SUPPLIED DATA:
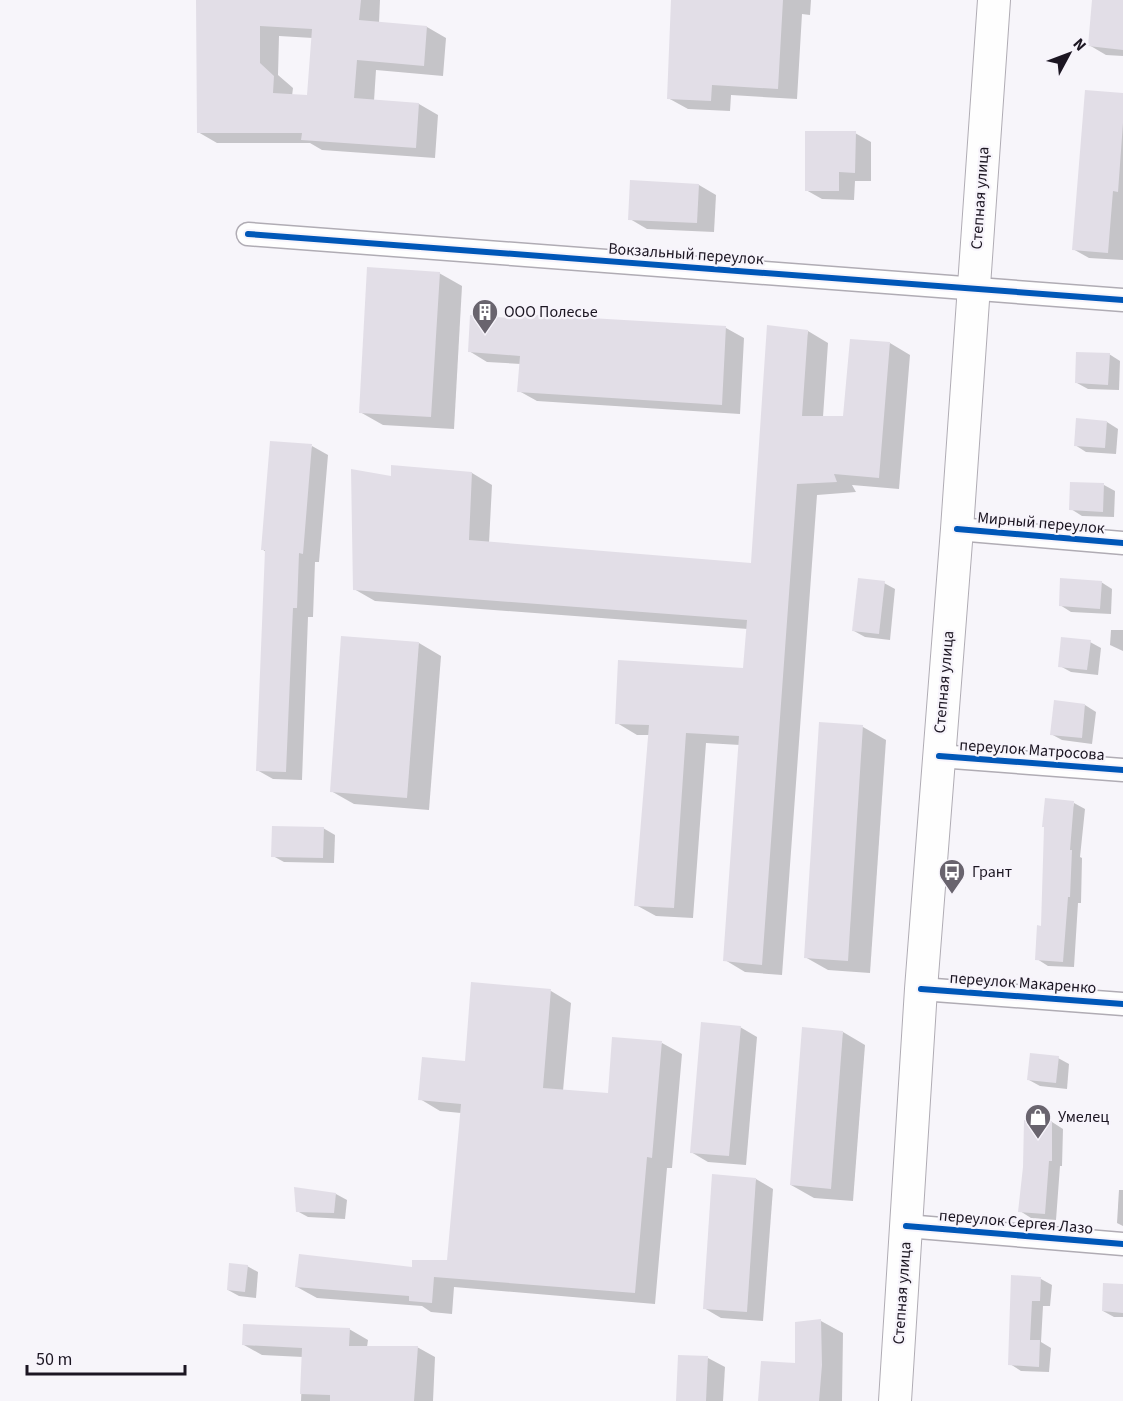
<svg xmlns="http://www.w3.org/2000/svg" width="1123" height="1401" font-family="'Source Sans 3',sans-serif">
<rect width="100%" height="100%" fill="#f7f5fa"/>
<g fill="#0003" fill-rule="evenodd">
<path d="M198,0H380L379,23L427,27L446,38L443,76L376,70L374,101L419,104L438,115L435,158L322,150L310,143H217L198,132ZM279,36L313,38L309,97L292,96L293,88L278,75Z"/>
<path d="M712,0H811L810,15L802,14L797,99L731,95L730,111L688,109L668,98Z"/>
<path d="M1094,0H1123V56L1106,55L1089,45Z"/>
<path d="M1123,95V260L1089,258L1073,249Z"/>
<path d="M855,133L871,142V181H855L854,200L822,199L806,190Z"/>
<path d="M699,185L716,195L714,232L647,229L630,219Z"/>
<path d="M439,273L462,286L454,429L383,425L360,412Z"/>
<path d="M523,315L726,328L744,338L740,414L537,401L519,391L521,364L487,362L469,351L523,320Z"/>
<path d="M808,331L828,343L823,417L845,418L890,343L910,355L899,489L852,485L856,492L817,495L782,975L745,972L725,960L740,745L706,743L693,918L656,916L636,905L649,735H637L617,723L745,670L748,629L375,601L354,589L392,478L393,466L472,473L492,485L489,543L752,565Z"/>
<path d="M1109,354L1120,361L1119,390L1088,389L1077,383Z"/>
<path d="M1107,422L1118,429L1116,454L1086,452L1075,445Z"/>
<path d="M312,446L328,455L319,562H315L313,617H308L302,780L273,779L257,770L266,552L262,549Z"/>
<path d="M1104,485L1115,491L1114,517L1082,516L1071,509Z"/>
<path d="M1101,582L1112,589L1111,614L1071,612L1060,605Z"/>
<path d="M884,583L895,589L890,640L865,637L854,631Z"/>
<path d="M1111,630H1123V651L1110,645Z"/>
<path d="M1090,642L1101,648L1098,675L1071,672L1060,666Z"/>
<path d="M419,643L441,656L429,810L354,804L331,791Z"/>
<path d="M1085,705L1096,712L1092,744L1062,740L1051,734Z"/>
<path d="M821,723L863,727L886,740L870,973L828,970L805,957Z"/>
<path d="M1074,803L1085,809L1080,857L1082,858L1081,903H1078L1074,967L1048,966L1037,959L1043,927Z"/>
<path d="M323,828L335,835L334,863L284,862L273,856Z"/>
<path d="M473,984L551,991L571,1003L563,1091L609,1095L662,1043L682,1054L672,1168H667L655,1304L454,1287L452,1314L431,1312L422,1306L317,1298L297,1287L449,1261L461,1113L440,1111L420,1099L466,1063Z"/>
<path d="M740,1027L757,1037L746,1165L708,1162L691,1152Z"/>
<path d="M843,1032L865,1045L853,1201L814,1198L791,1185Z"/>
<path d="M1058,1058L1069,1064L1067,1089L1040,1086L1029,1080Z"/>
<path d="M1052,1122L1063,1129L1062,1166H1060L1056,1220L1031,1218L1020,1211Z"/>
<path d="M756,1179L773,1189L763,1321L721,1318L704,1308Z"/>
<path d="M1119,1190H1123V1226L1117,1223Z"/>
<path d="M336,1194L347,1200L345,1219L308,1217L297,1211Z"/>
<path d="M247,1266L258,1272L256,1298L239,1296L228,1290Z"/>
<path d="M1013,1276L1041,1279L1052,1285L1050,1306H1043L1041,1342L1051,1348L1049,1372L1021,1371L1010,1364Z"/>
<path d="M1123,1286V1317H1114L1103,1311Z"/>
<path d="M821,1321L843,1333L842,1401H760L796,1365Z"/>
<path d="M349,1329L368,1340L367,1347H417L435,1357L433,1401H301L303,1357L262,1355L244,1345Z"/>
<path d="M708,1358L725,1367L723,1401H678Z"/>
</g>
<g fill="#e2dee7" fill-rule="evenodd">
<path d="M196,0H361L359,20L427,26L424,66L357,60L354,98L419,103L416,148L301,140L302,133H197ZM260,26L312,29L307,95L273,93L274,76L260,63Z"/>
<path d="M671,0H783L778,89L712,85L711,101L667,99Z"/>
<path d="M1092,0H1123V50L1088,46Z"/>
<path d="M1085,90L1123,93V123L1118,192L1113,191L1108,253L1072,250Z"/>
<path d="M805,131H856L855,173L839,172V191H805Z"/>
<path d="M630,180L699,184L697,223L628,220Z"/>
<path d="M367,267L440,272L431,417L359,413Z"/>
<path d="M522,314L726,326L722,405L517,392L520,356L468,352L470,315L522,319Z"/>
<path d="M767,325L808,330L802,416H843L850,339L890,342L879,478L834,474L837,482L797,484L762,965L723,961L739,736L686,733L674,908L634,906L649,725L615,724L618,660L743,668L747,620L353,590L351,469L391,476V465L472,472L469,540L751,563Z"/>
<path d="M1076,352L1110,353L1108,385L1075,383Z"/>
<path d="M1076,418L1107,421L1105,448L1074,446Z"/>
<path d="M270,441L312,444L303,554L299,553L297,608H293L286,772L256,771L265,550H261Z"/>
<path d="M1070,482L1104,483L1103,512L1069,510Z"/>
<path d="M858,578L885,581L879,634L852,631Z"/>
<path d="M1060,578L1102,581L1100,609L1059,606Z"/>
<path d="M341,636L419,642L407,798L330,792Z"/>
<path d="M1061,637L1091,640L1087,670L1058,667Z"/>
<path d="M1054,700L1085,704L1082,738L1050,735Z"/>
<path d="M819,722L863,725L848,961L804,958Z"/>
<path d="M1045,798L1074,801L1070,850H1072L1070,897H1068L1063,962L1035,960L1037,925L1041,926L1044,827H1042Z"/>
<path d="M272,826L324,827L323,858L271,857Z"/>
<path d="M471,982L551,989L543,1088L608,1093L612,1037L662,1041L652,1158L647,1157L635,1293L434,1277L432,1303L409,1301V1296L295,1287L299,1254L412,1267V1260H447L461,1104L418,1100L422,1057L465,1061Z"/>
<path d="M701,1022L741,1026L729,1156L690,1153Z"/>
<path d="M802,1027L843,1031L831,1189L790,1185Z"/>
<path d="M1030,1053L1059,1056L1056,1083L1027,1080Z"/>
<path d="M1024,1120L1052,1121V1161H1049L1045,1214L1018,1212L1023,1167Z"/>
<path d="M712,1174L756,1178L747,1312L703,1309Z"/>
<path d="M294,1187L336,1193L334,1213L296,1212Z"/>
<path d="M229,1263L248,1265L245,1292L227,1290Z"/>
<path d="M1011,1275L1041,1277L1040,1301H1032L1030,1340H1040L1039,1367L1008,1365Z"/>
<path d="M1103,1283L1123,1284V1313L1102,1311Z"/>
<path d="M821,1319L822,1365L819,1401H758L761,1361L795,1363V1322Z"/>
<path d="M243,1324L350,1328L349,1346H418L414,1401H330V1395L300,1394L302,1348L242,1345Z"/>
<path d="M678,1355L708,1356L706,1401H676Z"/>
</g>
<g fill="none" stroke-linecap="round" stroke-linejoin="round">
<g stroke="#b0acb4" stroke-width="25">
<g id="street">
<path d="M248,234L1123,300"/>
<path d="M957,529L1123,543"/>
<path d="M939,756L1123,770"/>
<path d="M921,989L1123,1004"/>
<path d="M906,1226L1123,1244"/>
</g>
</g>
<g stroke="#b0acb4" stroke-width="34">
<path id="secondary" d="M895,1401L921,989L957,529L994,0"/>
</g>
<use href="#street" stroke="#fefefe" stroke-width="22"/>
<use href="#secondary" stroke="#fefefe" stroke-width="32"/>
<g stroke="#f7f4fb" stroke-width="10">
<g id="cycleway">
<path d="M248,234L1123,300"/>
<path d="M957,529L1123,543"/>
<path d="M939,756L1123,770"/>
<path d="M921,989L1123,1004"/>
<path d="M906,1226L1123,1244"/>
</g>
</g>
<use href="#cycleway" stroke="#0057b8" stroke-width="6"/>
</g>
<defs>
<g id="building-pin" transform="scale(1.35)"><path d="M0 17L-7.5 6A9.5 9.5 0 1 1 7.5 6Z" fill="#69646e" stroke="#f7f4fb"/><path d="M-4-6H4V6H1V3H-1V6H-4ZM-2.5-4.3h1.7v1.8h-1.7ZM.8-4.3h1.7v1.8H.8ZM-2.5-1h1.7V.8h-1.7ZM.8-1h1.7V.8H.8Z" fill="#fff"/></g>
<g id="bus-pin" transform="scale(1.35)"><path d="M0 17L-7.5 6A9.5 9.5 0 1 1 7.5 6Z" fill="#69646e" stroke="#f7f4fb"/><path d="M-5-6H5V4H4V6H2V4H-2V6H-4V4H-5ZM-3.5-4V0h7V-4ZM-3.5 1.2v1.5H-2V1.2ZM2 1.2v1.5H3.5V1.2Z" fill="#fff"/></g>
<g id="shop-pin" transform="scale(1.35)"><path d="M0 17L-7.5 6A9.5 9.5 0 1 1 7.5 6Z" fill="#69646e" stroke="#f7f4fb"/><path d="M-5-2.5h2.3a2.7 3.5 0 0 1 5.4 0H5L5.5 6h-11ZM-1.5-2.5h3a1.5 2.3 0 0 0-3 0Z" fill="#fff"/></g>
</defs>
<g fill-rule="evenodd">
<use href="#building-pin" x="485" y="312"/>
<use href="#bus-pin" x="952" y="872"/>
<use href="#shop-pin" x="1038" y="1117"/>
</g>
<g text-anchor="middle" dominant-baseline="central" stroke-width="4.5" stroke-linejoin="round" paint-order="stroke">
<g font-size="16" fill="#1c1622" stroke="#f7f4fb">
<text transform="translate(980 198) rotate(-86)">Степная улица</text>
<text transform="translate(686 254) rotate(4)">Вокзальный переулок</text>
<text transform="translate(1041 523) rotate(5)">Мирный переулок</text>
<text transform="translate(944 682) rotate(-85)">Степная улица</text>
<text transform="translate(1032 750) rotate(4)">переулок Матросова</text>
<text transform="translate(1023 983) rotate(4)">переулок Макаренко</text>
<text transform="translate(1016 1222) rotate(5)">переулок Сергея Лазо</text>
<text transform="translate(902 1293) rotate(-86)">Степная улица</text>
</g>
<g font-size="16" fill="#1c1622" stroke="#f7f4fb" text-anchor="start">
<text x="504" y="312">ООО Полесье</text>
<text x="972" y="872">Грант</text>
<text x="1058" y="1117">Умелец</text>
</g>
</g>
<g transform="translate(1069 54) rotate(49)" stroke="#f7f4fb" stroke-width="4.5" paint-order="stroke">
<path d="M0-4.5L10 22L0 15L-10 22Z" fill="#1c1622"/>
<text y="-9" font-size="16" font-weight="bold" text-anchor="middle" fill="#1c1622">N</text>
</g>
<path d="M27 1365v9h158v-9" fill="none" stroke="#1c1622" stroke-width="3"/>
<text x="36" y="1365" font-size="18" fill="#1c1622" stroke="#f7f4fb" stroke-width="4.5" paint-order="stroke">50 m</text>
</svg>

EXERCISE BRIEF:
Search the material above for the word "anchor", then copy out each line that has it.

WRITTEN SOLUTION:
<g text-anchor="middle" dominant-baseline="central" stroke-width="4.5" stroke-linejoin="round" paint-order="stroke">
<g font-size="16" fill="#1c1622" stroke="#f7f4fb" text-anchor="start">
<text y="-9" font-size="16" font-weight="bold" text-anchor="middle" fill="#1c1622">N</text>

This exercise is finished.